● **Task description**
Pull out everything in the listing below from the line containing "ネット乞食50代無職独身ガチホモ童貞ギング・ゲイなー女装子" down to the line containing "Mrożony owocowy zawrót głowy w marketach", both ends included, and reproduce each line verbatim. Leave the pictures out.

^^^^

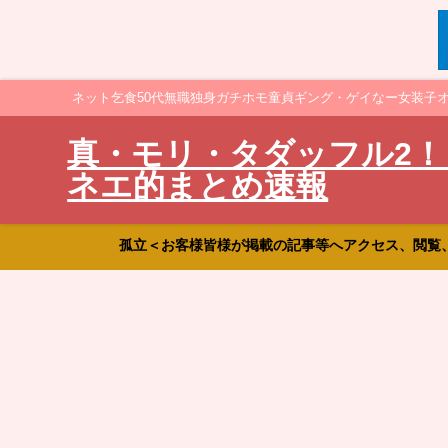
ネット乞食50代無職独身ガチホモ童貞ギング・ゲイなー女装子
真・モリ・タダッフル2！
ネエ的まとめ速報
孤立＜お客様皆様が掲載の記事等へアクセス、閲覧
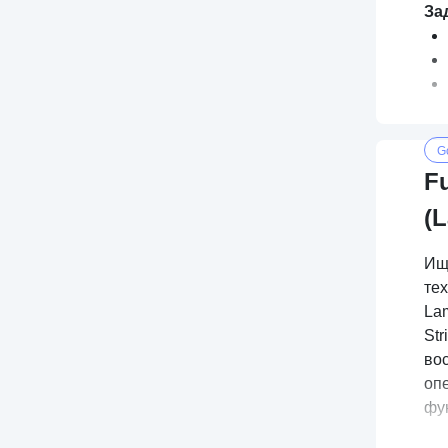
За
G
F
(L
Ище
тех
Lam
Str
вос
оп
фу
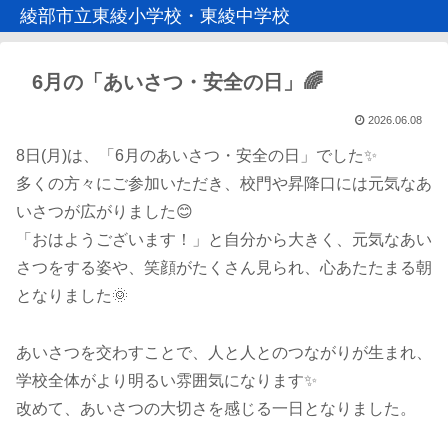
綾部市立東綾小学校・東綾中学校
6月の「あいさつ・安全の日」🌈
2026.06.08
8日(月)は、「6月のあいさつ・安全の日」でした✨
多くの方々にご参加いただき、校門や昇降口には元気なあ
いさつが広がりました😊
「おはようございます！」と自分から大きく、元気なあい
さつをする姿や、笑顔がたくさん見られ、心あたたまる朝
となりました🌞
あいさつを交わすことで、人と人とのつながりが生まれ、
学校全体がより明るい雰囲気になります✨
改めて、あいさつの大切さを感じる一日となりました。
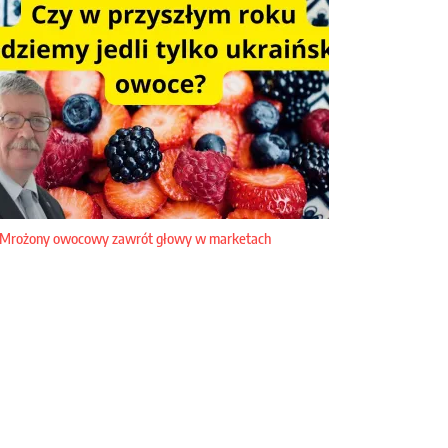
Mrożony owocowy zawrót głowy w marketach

^^^^

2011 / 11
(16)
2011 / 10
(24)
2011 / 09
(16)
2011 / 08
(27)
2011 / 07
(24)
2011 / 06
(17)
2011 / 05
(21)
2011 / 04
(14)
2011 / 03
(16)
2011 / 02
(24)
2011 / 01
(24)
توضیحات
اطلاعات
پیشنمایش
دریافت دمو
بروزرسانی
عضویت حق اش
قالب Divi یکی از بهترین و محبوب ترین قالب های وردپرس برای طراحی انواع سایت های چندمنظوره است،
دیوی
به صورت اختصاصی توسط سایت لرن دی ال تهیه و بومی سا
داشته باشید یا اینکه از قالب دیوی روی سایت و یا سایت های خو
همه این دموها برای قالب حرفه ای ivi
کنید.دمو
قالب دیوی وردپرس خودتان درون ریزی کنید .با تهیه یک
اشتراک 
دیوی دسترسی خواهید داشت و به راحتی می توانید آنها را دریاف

^^^^

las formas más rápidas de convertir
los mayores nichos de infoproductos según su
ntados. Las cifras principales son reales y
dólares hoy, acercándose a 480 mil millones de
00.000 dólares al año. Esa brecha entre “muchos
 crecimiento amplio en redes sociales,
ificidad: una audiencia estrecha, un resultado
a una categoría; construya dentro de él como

^^^^

● **Solution**
ネット乞食50代無職独身ガチホモ童貞ギング・ゲイなー女装子
真・モリ・タダッフル2！
ネエ的まとめ速報
孤立＜お客様皆様が掲載の記事等へアクセス、閲覧
За
G
F
(L
Ище
тех
Lam
Str
вос
оп
фу
綾部市立東綾小学校・東綾中学校
6月の「あいさつ・安全の日」🌈
2026.06.08
8日(月)は、「6月のあいさつ・安全の日」でした✨
多くの方々にご参加いただき、校門や昇降口には元気なあ
いさつが広がりました😊
「おはようございます！」と自分から大きく、元気なあい
さつをする姿や、笑顔がたくさん見られ、心あたたまる朝
となりました🌞
あいさつを交わすことで、人と人とのつながりが生まれ、
学校全体がより明るい雰囲気になります✨
改めて、あいさつの大切さを感じる一日となりました。
Mrożony owocowy zawrót głowy w marketach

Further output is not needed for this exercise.